**Task set:**
**a.** Answer these questions using the passage on judging historical figures by modern values:
(i) Which think-tank would Labor have to rename?
(ii) Which party did Robert Menzies advocate banning?
(iii) What share of the founding fathers owned slaves?
**b.** Extend the passage on judging historical figures by modern values, starting after its final sentence.

**Extracted text:**
★ ★ ★
We must be careful to not project modern ideas, which simply did not exist at the time, onto history. The speed of human progress has led to an extraordinarily rapid change in cultural understandings, political values and scientific theories. The essence of historic analysis is gaining a full understanding of these changes, and the world in which historic figures lived. The alternate, applying today’s values to the past, makes it almost impossible to find any respectable historical figures for admiration or study.
It would require Labor to rename their think-tank, the Evatt Foundation, because Doc Evatt brandished a letter in Parliament from Soviet foreign minister Vyacheslav Molotov falsely claiming there was no Soviet spying in Australia—a letter written by the same individual who signed the Soviet-Nazi Molotov–Ribbentrop Pact. Liberals would have to stop celebrating Robert Menzies because, in the height of the Cold War, he advocated for the illiberal policy of banning a political party, the Communist Party of Australia. Americans would have to abandon their constitution and bill of rights because two-thirds of the founding fathers owned slaves.
★ ★ ★
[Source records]

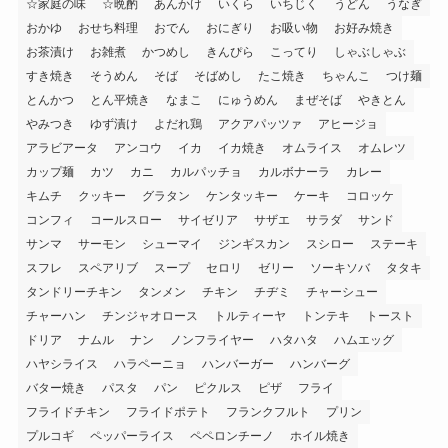
☆家庭の味
☆晩酌
あんかけ
いくら
いちじく
うどん
うなぎ
おかゆ
おせち料理
おでん
おにぎり
お吸い物
お好み焼き
お茶漬け
お雑煮
かつめし
きんぴら
こってり
しゃぶしゃぶ
すき焼き
そうめん
そば
そばめし
たこ焼き
ちゃんこ
つけ麺
とんかつ
とん平焼き
なまこ
にゅうめん
まぜそば
やきとん
やみつき
ゆず漬け
よだれ鶏
アクアパッツァ
アヒージョ
アラビアータ
アンコウ
イカ
イカ焼き
オムライス
オムレツ
カップ麺
カツ
カニ
カルパッチョ
カルボナーラ
カレー
キムチ
クッキー
グラタン
ケンタッキー
ケーキ
コロッケ
コンフィ
コールスロー
サイゼリア
サザエ
サラダ
サンド
サンマ
サーモン
シューマイ
ジンギスカン
スシロー
ステーキ
スフレ
スペアリブ
スープ
セロリ
ゼリー
ソーキソバ
タタキ
タンドリーチキン
タンメン
チキン
チヂミ
チャーシュー
チャーハン
チンジャオロース
トルティーヤ
トンテキ
トースト
ドリア
ナムル
ナン
ノンフライヤー
ハタハタ
ハムエッグ
ハヤシライス
ハラペーニョ
ハンバーガー
ハンバーグ
バター焼き
パスタ
パン
ピクルス
ピザ
フライ
フライドチキン
フライドポテト
フランクフルト
プリン
プルコギ
ペッパーライス
ペペロンチーノ
ホイル焼き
★ ★ ★
**Expected outputs:**
**a.**
(i) The Evatt Foundation
(ii) The Communist Party of Australia
(iii) Two-thirds

**b.**
If we actually want to understand, not simply abandon, the past we must comprehend the world in which these people functioned, the threats that motivated them, and the cultural values of their time. We must understand that Evatt was motivated by a theory, albeit false, of conspiracy between the government and the security establishment to discredit Labor. We must understand that Menzies believed, based on the stated aims of Australian communists, that there was a serious clandestine threat to our democracy. And we must understand that the American founders lived in a time when slave ownership was common across the world. We can, and should, criticise their views and actions, but it is ahistorical to apply today’s values to figures living in a different time.
Censoring the past also hinders the educational mission of universities. These statues, buildings, and lecture halls provide an important opportunity to confront our history. Renaming buildings allows past injustices to be forgotten, to be wiped off the public memory. Leaving them in place is a good reminder and educational opportunity. Rather than rename the Richard Berry building, making him float away into the abyss of history book footnotes buried in the basement of a campus library, it would be appropriate to place a prominent plaque near the entrance of the building explaining both his contributions and abhorrent views. This would allow students to understand the fact that this person did exist, and what he actually did. It also prevents the university from taking the relatively easy step of wiping out a dark part of their history.
Ironically, the University of Melbourne has previously hosted a disability support services unit in the Richard Berry building. Some have claimed that this placement is insulting. However, the opposite is in fact true. The best way to show just how wrong Berry’s ideas were, and to display how far we have come as a society, is to act in the completely opposite manner. It is to celebrate that students from all backgrounds roam freely in the corridors of the Richard Berry building. This allows us to not forget the complexities of our past, and delivers a far more nuanced understanding of what is right and wrong.